Is there any other way or tool to use to get them off so I don't have to replace them since they aren't bad?
My truck is a 1992 F150 4X4 manual hubs w/302 and Auto trans.
If you are talking about the lower ball joints, it actually easier to replace the outer tie rod end instead. That's what I did when I replaced mine. I actually replace both the inner and outer tie rod ends because of terribly sloppy steering. That way, using the pickle fork on the pitman arm joint, I didn't have to worry about damaging anything. The outer ends are about the same price as the ball joints. Just count the threads when you remove them.
Remove the cotter pin and back the nut off to the end of the threads.
Use a large hammer and hit the pitman arm around the radius that the tie rod end is going through it. Hit it from either side and it should pop out. Having the nut in place will keep it from falling on you. Arrow shows where to strike it.
If you use the pickle fork properly, you shouldn't damage anything. But it is possible to catch the dust boot and tear it.
It's not so much that it damages the pitman arm or tie rod ends.
It 99 out of 100 times rips up the boots.
But you can get a tie rod puller. Looks like a small pitman arm puller.
That will work on the pitman arm to get it off the center link or drag link whatever you want to call it.
You will want a pitman arm puller if you are going to take it off the gear box.
Get the Pitman Arm Puller. They are about $20 at NAPA, they make the job of pulling the pitman arm really easy. If you have trouble getting the jaws of the pitman arm puller between the pitman arm and the box, loosen up your meshload and it will slip right in.

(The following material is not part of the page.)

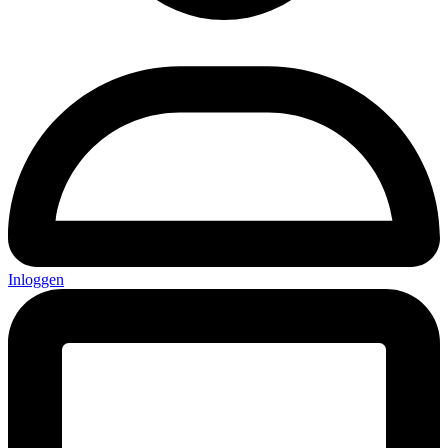
Inloggen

If you have trouble getting the jaws of the pitman arm puller between the pitman arm and the box, loosen up your meshload and it will slip right in.
You would be better off loosening the box from the frame a little bit. It's easy to get the sector adjustment wrong and screw up the steering box if you don't know what you're doing.
Thanks for all the help again. Took me and a friend 13.5 hours to do but we got all the ball joints done and w/o damaging any of the tie rod links. I think the ball joint press is junk(didn't work well for me), although the attachments worked well to get them out with a BFH.